Restaurants are most effective when the food is edible. Of course, "edible" has different implications for different people. From a safe distance, I once watched a friend -- who will soon complete his long-awaited epic, Cooking with Cheetos -- fry in butter and subsequently devour with a shit-eating grin the contents of an entire can of Spam. Another of my confederates can live happily for months at a time on canned green beans and Kraft Macaroni and Cheese. Like my Spam friend, she is a person who divines a sustaining virtue in many a noxious foodstuff, so I took her down to Soulard with me on an expedition to Romo's Cantina and Grill (subtitled "Mexican International Cuisine"). What we encountered there was perhaps something less than "cuisine"; it should be noted that not even my accomplice's forgiving palate could wholly sanction calling it "fodder."

We prodded our redoubtable refried beans with tentative forks. In a far corner of the gloomy dining room an elderly couple were engaged in a shouting match. The woman had apparently excavated an ancient copy of Playboy from her husband's drawer and was remonstrating with some vehemence.

"Who keeps pornography for 29 years?" she demanded.
"Anyone married to you!" he hollered back.
Too bad they weren't real. If they had been, their exchange might have been amusing in a local-color sort of way. Instead, it was merely an uncouth harbinger of the decline of Western civilization; they were Hollywood constructs bellowing to a laugh track in a TV sitcom. That night at Romo's they were our commensal companions whether we liked it or not. Aside from the waitress and two eerily silent guys hunkered over glasses of draft at the bar, these strident, televised morons were the only entities in the place. Television characters have a vulgar propensity to dominate conversations, and it is never without regret that I break bread with misogynists from Everybody Loves Raymond.

At Romo's, however, there was no bread to break, only teeth. The bartender, after overcoming her initial surprise that my friend and I actually wanted dinner, duly confronted us with a basket of petrified tortilla chips that resembled some old Tostitos I'd recently flushed out from behind my fridge. This put me at a loss. Previously it had been my policy to base my first impression of Mexican holes-in-the-wall on the quality of their salsa. Because a salsa test requires tortilla chips, and because eating these chips was not a possibility if I valued my dental work, the true nature of Romo's sauce remains enshrouded in mystery.

Another of my longstanding procedures is to sample the guacamole. It takes a judicious and sensitive cook to produce good guac; avocados can go brown at the drop of a hat, and they fester grievously when subjected to incorrect dosages of garlic and lime. Romo's version, globbed without garnish or ceremony into a monkey dish, suffered freshness issues that were complicated by mushy tomatoes and an overabundance of bitter citrus juice. Even the waitress regarded it with a sigh; she ultimately eased her conscience by only charging us half-price. Mexican kitchens that cannot manage guacamole are not to be relied on.
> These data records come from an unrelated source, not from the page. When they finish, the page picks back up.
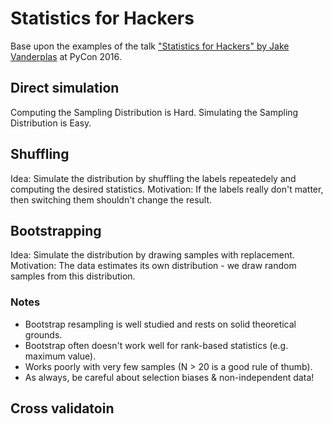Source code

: # Statistics for Hackers

Base upon the examples of the talk ["Statistics for Hackers" by Jake Vanderplas](https://www.youtube.com/watch?v=Iq9DzN6mvYA) at PyCon 2016.

## Direct simulation

Computing the Sampling Distribution is Hard.
Simulating the Sampling Distribution is Easy.

## Shuffling

Idea: Simulate the distribution by shuffling the labels repeatedely and computing the desired statistics.
Motivation: If the labels really don't matter, then switching them shouldn't change the result.

## Bootstrapping

Idea: Simulate the distribution by drawing samples with replacement.
Motivation: The data estimates its own distribution - we draw random samples from this distribution.

### Notes

- Bootstrap resampling is well studied and rests on solid theoretical grounds.
- Bootstrap often doesn't work well for rank-based statistics (e.g. maximum value).
- Works poorly with very few samples (N > 20 is a good rule of thumb).
- As always, be careful about selection biases & non-independent data!


## Cross validatoin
I was filled with foreboding.

At least I was filled with something, as it was extremely difficult to imagine filling up on the singularly ugly enchilada that appeared while the TV blared an ad for wrinkle cream. An exploratory incision into this oven-weary tortilla tube released a murky gush of burnt, granulated hamburger. One reluctant bite was enough to convince me never to darken the stoop of this establishment again. A plate of potato skins arrived after our server convinced us to substitute them for the chicken wings they were out of. They were cursed with the same inedible meat substance and appeared to have absorbed their weight in grease. Even my iron-willed companion shunned them after a single taste. There was no respite; the rice was crunchy, the beans were crusty, and everything was awash in a thin scarlet film.

A bottle of beer helped the chicken fajitas slide down. Though they arrived with the onions and green peppers that my friend had vociferously lobbied against when ordering, the chicken itself was offensive only insofar as it was rubbery. Curiously, there were no flour tortillas, but if I were threatened into recommending a dish, I suppose this would be it.